** Data listing **
=== Begin Enclosure ===

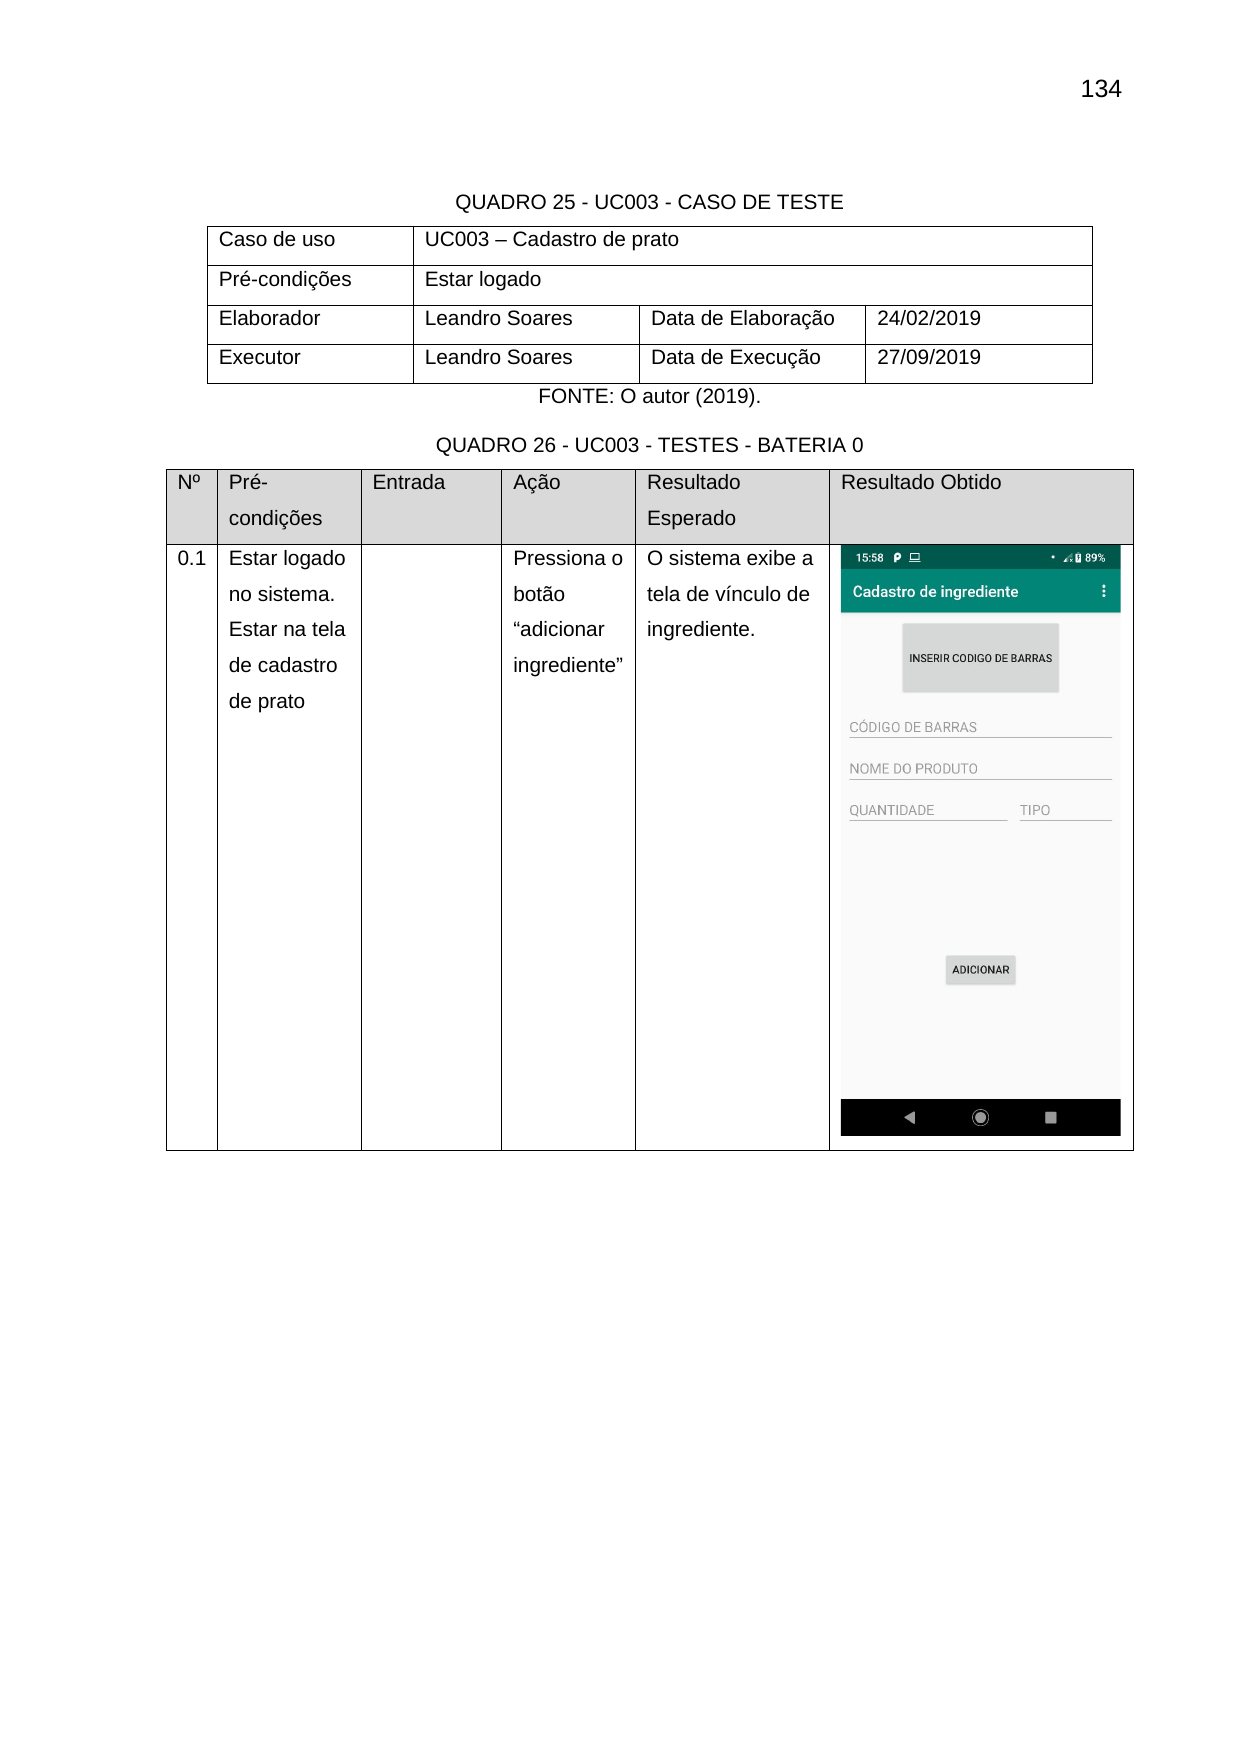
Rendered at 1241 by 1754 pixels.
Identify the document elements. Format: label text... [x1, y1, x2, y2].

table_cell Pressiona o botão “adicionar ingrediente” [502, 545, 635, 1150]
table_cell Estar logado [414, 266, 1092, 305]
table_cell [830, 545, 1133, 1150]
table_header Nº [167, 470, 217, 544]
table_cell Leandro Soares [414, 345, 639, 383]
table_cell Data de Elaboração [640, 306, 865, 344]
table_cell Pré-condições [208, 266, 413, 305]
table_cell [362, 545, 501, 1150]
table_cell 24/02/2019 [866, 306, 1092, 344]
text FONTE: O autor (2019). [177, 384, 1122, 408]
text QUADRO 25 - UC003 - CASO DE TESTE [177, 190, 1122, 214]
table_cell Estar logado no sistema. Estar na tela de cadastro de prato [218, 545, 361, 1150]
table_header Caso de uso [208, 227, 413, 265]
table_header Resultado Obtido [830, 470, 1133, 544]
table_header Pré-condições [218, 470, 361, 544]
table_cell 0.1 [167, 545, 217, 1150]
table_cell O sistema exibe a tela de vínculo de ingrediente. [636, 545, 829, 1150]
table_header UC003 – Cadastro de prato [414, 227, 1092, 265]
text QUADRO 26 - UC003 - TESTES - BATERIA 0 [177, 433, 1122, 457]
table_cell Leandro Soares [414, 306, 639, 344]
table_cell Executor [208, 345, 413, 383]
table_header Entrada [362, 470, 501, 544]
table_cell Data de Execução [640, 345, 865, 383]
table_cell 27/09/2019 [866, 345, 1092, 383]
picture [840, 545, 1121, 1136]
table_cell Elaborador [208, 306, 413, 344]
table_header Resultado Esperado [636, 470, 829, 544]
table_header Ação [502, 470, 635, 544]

=== End Enclosure ===
=== Begin Enclosure ===

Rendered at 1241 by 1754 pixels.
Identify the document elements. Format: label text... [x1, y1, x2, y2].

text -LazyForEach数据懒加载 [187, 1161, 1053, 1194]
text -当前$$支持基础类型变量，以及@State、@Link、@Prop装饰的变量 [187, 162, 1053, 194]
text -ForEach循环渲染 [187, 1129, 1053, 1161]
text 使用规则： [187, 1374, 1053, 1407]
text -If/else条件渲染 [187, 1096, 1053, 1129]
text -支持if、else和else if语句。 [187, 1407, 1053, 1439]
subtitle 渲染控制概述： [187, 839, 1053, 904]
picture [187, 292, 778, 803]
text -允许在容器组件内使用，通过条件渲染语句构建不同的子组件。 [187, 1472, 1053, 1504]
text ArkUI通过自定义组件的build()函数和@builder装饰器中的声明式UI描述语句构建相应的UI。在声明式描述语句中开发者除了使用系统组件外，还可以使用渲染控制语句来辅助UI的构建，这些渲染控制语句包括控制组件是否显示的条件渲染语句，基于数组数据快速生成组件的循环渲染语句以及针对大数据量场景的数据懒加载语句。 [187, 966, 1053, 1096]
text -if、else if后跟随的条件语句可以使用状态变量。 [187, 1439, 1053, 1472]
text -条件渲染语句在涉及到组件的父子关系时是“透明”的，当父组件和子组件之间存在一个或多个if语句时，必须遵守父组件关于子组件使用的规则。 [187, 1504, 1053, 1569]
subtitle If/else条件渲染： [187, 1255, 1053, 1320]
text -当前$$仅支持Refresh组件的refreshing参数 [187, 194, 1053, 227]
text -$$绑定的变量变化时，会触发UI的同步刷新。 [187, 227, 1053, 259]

=== End Enclosure ===

** What you are asked to do **
Pull each line containing the word "Soares" out of the data above.

** Completed exercise **
table_cell Leandro Soares [414, 345, 639, 383]
table_cell Leandro Soares [414, 306, 639, 344]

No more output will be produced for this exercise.